The use of the presence of mechanical abnormalities in the
risk stratification for malignant cardiac arrhythmias in adult
and paediatric LQTS patients is perhaps more promising than
its use in diagnosing LQTS, since most LQTS patients can be
diagnosed based on a high clinical suspicion using electrocardiographic features, clinical and family history or in the
presence of a confirmed pathogenic mutation [13]. Diagnosing LQTS prenatally is however challenging due to the lack
of an accurate and comprehensible electrocardiogram (ECG),
[14] the scarcity of foetal magnetocardiography, [15–18] and
the invasiveness of DNA-analysis with a risk of miscarriage
[19]. To date, foetal arrhythmias are diagnosed by echocardiography providing accurate information about the atrial and
ventricular contractions that indirectly reflect the P-wave and
QRS-complex [20]. Unfortunately echocardiography cannot
assess a derivative of the QT-interval.

[Extrinsic camera parameter data]
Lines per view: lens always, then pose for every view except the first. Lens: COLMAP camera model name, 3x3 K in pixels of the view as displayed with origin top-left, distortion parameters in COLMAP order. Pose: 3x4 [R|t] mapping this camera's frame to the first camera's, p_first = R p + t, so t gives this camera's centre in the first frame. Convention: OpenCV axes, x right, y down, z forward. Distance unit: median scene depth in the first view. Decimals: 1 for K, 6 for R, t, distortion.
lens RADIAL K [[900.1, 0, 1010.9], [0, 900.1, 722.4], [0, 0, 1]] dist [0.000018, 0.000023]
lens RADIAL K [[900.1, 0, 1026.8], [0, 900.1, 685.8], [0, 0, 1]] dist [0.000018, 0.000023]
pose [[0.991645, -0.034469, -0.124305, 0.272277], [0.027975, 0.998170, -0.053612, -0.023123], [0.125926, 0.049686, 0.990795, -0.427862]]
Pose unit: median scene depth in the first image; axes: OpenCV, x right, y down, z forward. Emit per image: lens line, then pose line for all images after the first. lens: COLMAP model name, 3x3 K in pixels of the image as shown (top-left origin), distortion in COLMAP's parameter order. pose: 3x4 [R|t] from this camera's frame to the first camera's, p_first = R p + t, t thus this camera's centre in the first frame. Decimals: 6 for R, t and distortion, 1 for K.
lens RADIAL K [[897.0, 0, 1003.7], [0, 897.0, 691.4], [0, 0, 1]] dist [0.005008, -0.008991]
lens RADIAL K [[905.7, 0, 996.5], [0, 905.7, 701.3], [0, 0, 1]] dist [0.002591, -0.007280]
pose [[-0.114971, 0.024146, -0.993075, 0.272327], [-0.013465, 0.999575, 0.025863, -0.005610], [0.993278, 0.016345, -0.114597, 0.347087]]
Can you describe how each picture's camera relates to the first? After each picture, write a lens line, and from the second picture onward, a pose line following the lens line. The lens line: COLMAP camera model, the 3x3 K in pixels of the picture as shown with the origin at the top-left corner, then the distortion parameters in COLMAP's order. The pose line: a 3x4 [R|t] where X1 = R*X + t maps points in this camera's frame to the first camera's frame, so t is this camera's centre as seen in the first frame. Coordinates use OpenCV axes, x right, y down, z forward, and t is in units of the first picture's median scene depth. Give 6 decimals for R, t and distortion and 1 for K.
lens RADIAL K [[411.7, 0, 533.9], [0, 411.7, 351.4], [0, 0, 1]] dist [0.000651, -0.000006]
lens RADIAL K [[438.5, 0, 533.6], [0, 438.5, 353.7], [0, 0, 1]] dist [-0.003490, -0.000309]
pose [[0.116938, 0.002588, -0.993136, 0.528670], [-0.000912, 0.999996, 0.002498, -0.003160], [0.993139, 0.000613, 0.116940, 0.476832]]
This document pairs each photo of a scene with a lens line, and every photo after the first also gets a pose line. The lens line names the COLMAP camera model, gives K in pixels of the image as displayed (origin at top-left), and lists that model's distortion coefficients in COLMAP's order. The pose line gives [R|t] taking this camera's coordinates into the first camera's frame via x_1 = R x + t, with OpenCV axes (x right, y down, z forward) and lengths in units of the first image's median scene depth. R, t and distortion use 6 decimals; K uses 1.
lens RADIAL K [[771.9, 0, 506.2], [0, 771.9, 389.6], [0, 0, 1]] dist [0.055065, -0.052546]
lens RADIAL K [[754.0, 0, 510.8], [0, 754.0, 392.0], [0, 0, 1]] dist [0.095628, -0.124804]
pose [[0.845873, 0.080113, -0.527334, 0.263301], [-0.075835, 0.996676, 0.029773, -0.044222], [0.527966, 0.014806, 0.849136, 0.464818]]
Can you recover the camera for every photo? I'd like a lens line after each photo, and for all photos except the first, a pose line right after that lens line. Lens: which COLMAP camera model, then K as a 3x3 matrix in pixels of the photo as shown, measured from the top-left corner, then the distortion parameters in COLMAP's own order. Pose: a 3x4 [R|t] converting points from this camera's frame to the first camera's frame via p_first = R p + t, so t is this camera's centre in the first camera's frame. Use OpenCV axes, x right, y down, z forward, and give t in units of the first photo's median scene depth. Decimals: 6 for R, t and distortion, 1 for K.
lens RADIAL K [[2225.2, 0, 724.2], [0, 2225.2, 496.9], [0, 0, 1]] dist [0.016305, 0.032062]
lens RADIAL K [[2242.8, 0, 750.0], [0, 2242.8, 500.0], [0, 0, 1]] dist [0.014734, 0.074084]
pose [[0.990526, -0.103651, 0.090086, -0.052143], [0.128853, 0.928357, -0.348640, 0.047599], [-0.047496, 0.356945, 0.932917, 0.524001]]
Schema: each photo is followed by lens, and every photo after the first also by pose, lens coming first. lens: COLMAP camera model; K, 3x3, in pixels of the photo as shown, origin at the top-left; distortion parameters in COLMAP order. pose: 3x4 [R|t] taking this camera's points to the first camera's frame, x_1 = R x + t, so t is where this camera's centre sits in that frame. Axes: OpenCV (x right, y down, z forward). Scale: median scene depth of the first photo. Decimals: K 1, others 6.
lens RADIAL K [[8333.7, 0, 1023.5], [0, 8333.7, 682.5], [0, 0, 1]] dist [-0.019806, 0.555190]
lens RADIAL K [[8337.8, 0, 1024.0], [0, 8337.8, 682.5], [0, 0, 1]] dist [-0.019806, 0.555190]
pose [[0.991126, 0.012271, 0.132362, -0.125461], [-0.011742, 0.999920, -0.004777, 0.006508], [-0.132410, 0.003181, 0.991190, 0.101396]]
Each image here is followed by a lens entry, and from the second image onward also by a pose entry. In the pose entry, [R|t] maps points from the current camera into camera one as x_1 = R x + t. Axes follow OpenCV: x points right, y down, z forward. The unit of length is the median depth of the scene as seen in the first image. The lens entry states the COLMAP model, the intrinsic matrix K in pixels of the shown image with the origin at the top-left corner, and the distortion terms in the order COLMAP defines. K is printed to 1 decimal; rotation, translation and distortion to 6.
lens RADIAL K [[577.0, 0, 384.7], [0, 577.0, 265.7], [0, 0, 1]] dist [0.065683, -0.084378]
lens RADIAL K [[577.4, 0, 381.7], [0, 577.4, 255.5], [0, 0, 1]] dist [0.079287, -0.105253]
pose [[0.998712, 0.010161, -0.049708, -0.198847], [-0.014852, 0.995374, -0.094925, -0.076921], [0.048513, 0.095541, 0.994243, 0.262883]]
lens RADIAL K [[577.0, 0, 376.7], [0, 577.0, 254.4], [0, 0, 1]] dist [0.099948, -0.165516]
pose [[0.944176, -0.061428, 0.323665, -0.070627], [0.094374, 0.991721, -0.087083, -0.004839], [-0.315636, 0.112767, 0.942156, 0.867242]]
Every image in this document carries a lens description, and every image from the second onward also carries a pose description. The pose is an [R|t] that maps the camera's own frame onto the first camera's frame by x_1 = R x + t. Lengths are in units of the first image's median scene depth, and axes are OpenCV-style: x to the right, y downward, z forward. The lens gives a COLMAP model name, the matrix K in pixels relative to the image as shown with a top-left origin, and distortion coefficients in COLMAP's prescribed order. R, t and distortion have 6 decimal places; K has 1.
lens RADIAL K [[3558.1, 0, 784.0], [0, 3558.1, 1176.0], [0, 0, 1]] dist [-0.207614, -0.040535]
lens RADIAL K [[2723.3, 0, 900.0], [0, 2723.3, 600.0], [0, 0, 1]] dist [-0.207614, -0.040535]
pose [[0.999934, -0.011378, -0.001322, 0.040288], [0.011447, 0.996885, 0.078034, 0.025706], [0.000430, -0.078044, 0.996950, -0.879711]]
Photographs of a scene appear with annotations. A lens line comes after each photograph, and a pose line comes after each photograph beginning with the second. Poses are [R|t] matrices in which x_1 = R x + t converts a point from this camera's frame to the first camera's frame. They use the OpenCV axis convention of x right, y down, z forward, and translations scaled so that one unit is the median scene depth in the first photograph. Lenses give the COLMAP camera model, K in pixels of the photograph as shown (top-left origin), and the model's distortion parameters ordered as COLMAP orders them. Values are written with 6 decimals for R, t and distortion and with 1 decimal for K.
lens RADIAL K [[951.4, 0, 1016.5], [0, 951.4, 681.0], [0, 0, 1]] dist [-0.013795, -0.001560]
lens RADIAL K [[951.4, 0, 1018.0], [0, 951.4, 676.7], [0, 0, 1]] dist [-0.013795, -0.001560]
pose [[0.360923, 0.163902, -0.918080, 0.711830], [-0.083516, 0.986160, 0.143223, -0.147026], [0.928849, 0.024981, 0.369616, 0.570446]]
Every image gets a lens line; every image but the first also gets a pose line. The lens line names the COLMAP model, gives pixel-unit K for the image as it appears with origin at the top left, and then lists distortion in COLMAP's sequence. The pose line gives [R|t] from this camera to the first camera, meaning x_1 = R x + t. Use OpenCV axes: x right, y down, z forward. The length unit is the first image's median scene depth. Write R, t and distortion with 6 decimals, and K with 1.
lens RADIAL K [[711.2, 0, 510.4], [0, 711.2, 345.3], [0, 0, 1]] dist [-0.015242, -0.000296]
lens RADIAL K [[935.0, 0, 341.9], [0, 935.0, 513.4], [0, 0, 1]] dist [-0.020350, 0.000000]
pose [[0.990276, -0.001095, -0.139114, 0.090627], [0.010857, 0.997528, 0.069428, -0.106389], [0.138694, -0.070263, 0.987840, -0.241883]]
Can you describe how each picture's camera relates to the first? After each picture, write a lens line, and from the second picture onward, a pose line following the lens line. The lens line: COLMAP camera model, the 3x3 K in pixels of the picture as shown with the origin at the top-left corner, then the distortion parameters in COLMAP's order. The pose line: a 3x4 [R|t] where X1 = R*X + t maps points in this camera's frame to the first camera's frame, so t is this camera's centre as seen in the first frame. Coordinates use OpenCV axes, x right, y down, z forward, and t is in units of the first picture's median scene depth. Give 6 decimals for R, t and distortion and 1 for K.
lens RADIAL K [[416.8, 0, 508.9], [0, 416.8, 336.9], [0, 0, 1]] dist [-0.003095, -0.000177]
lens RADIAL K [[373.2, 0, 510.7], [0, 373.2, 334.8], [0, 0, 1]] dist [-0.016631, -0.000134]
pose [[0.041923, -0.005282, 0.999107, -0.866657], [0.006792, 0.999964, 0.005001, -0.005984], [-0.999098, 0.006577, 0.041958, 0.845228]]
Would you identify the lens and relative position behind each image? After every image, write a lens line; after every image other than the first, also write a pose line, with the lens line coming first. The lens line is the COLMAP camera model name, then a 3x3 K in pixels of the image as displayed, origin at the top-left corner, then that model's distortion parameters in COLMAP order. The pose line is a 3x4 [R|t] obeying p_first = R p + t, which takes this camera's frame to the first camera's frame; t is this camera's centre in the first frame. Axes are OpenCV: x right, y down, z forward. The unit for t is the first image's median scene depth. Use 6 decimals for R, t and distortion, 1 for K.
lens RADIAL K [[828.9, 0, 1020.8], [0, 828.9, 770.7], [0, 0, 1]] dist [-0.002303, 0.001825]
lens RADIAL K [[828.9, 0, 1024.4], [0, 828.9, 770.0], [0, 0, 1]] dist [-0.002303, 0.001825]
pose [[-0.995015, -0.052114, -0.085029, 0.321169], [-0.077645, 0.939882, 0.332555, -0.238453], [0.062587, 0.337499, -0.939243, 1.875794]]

## Task directions:
Reproduce the entire passage on LQTS diagnosis word for word. Work only from the passage on LQTS diagnosis, not from the entries.

## Reply to the exercise:
The use of the presence of mechanical abnormalities in the
risk stratification for malignant cardiac arrhythmias in adult
and paediatric LQTS patients is perhaps more promising than
its use in diagnosing LQTS, since most LQTS patients can be
diagnosed based on a high clinical suspicion using electrocardiographic features, clinical and family history or in the
presence of a confirmed pathogenic mutation [13]. Diagnosing LQTS prenatally is however challenging due to the lack
of an accurate and comprehensible electrocardiogram (ECG),
[14] the scarcity of foetal magnetocardiography, [15–18] and
the invasiveness of DNA-analysis with a risk of miscarriage
[19]. To date, foetal arrhythmias are diagnosed by echocardiography providing accurate information about the atrial and
ventricular contractions that indirectly reflect the P-wave and
QRS-complex [20]. Unfortunately echocardiography cannot
assess a derivative of the QT-interval.